On the Double Descent of Random Features Models Trained with SGD
- URL: http://arxiv.org/abs/2110.06910v1
- Date: Wed, 13 Oct 2021 17:47:39 GMT
- Title: On the Double Descent of Random Features Models Trained with SGD
- Authors: Fanghui Liu, Johan A.K. Suykens, Volkan Cevher
- Abstract summary: We study properties of random features (RF) regression in high dimensions optimized by gradient descent (SGD)
We derive precise non-asymptotic error bounds of RF regression under both constant and adaptive step-size SGD setting.

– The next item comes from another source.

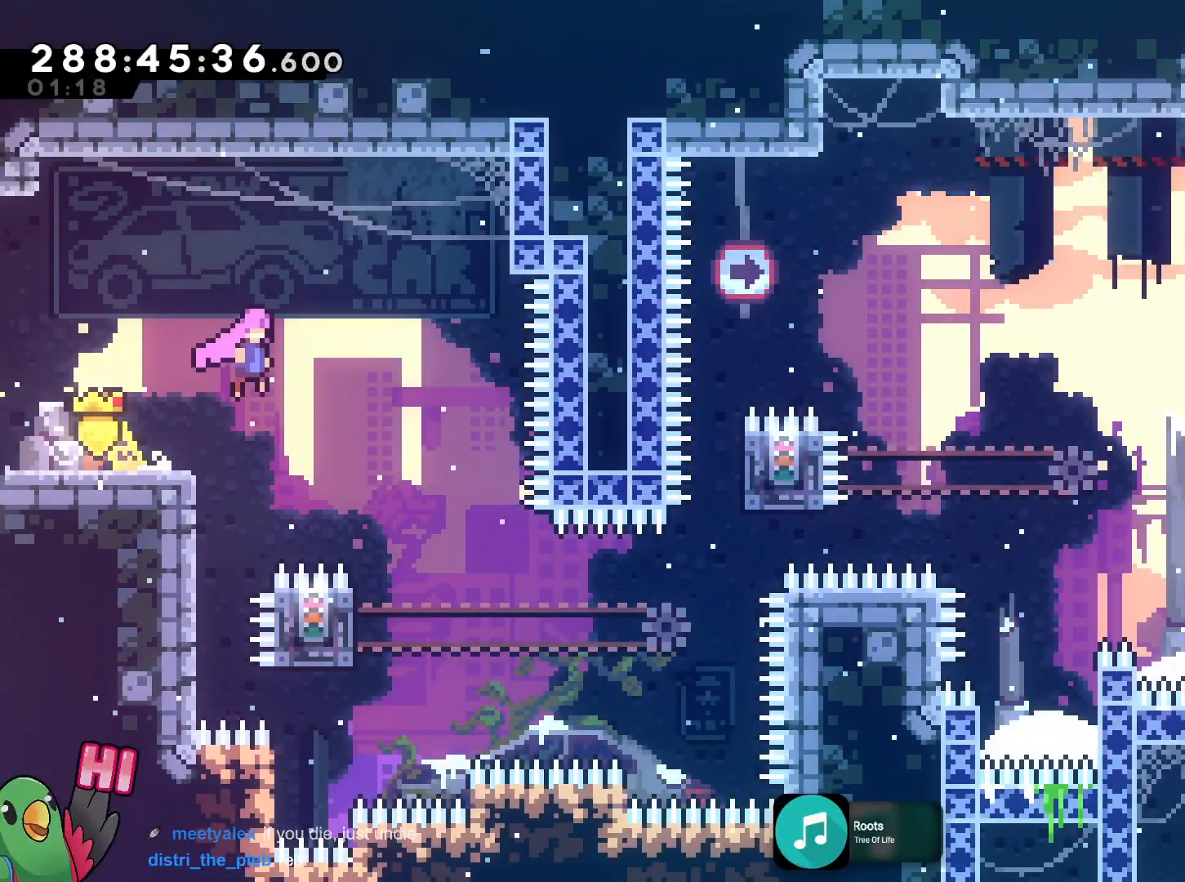
{"dt_ms": 500, "buttons": ["B"], "left_stick": "center", "right_stick": "center", "events": [[367, "left_stick", "center"]]}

We observe the double descent phenomenon both theoretically and empirically.
- Score: 78.0918823643911
- License: http://arxiv.org/licenses/nonexclusive-distrib/1.0/
- Abstract: We study generalization properties of random features (RF) regression in high
dimensions optimized by stochastic gradient descent (SGD). In this regime, we
derive precise non-asymptotic error bounds of RF regression under both constant
and adaptive step-size SGD setting, and observe the double descent phenomenon
both theoretically and empirically. Our analysis shows how to cope with
multiple randomness sources of initialization, label noise, and data sampling
(as well as stochastic gradients) with no closed-form solution, and also goes
beyond the commonly-used Gaussian/spherical data assumption. Our theoretical
results demonstrate that, with SGD training, RF regression still generalizes
well for interpolation learning, and is able to characterize the double descent
behavior by the unimodality of variance and monotonic decrease of bias.
Besides, we also prove that the constant step-size SGD setting incurs no loss
in convergence rate when compared to the exact minimal-norm interpolator, as a
theoretical justification of using SGD in practice.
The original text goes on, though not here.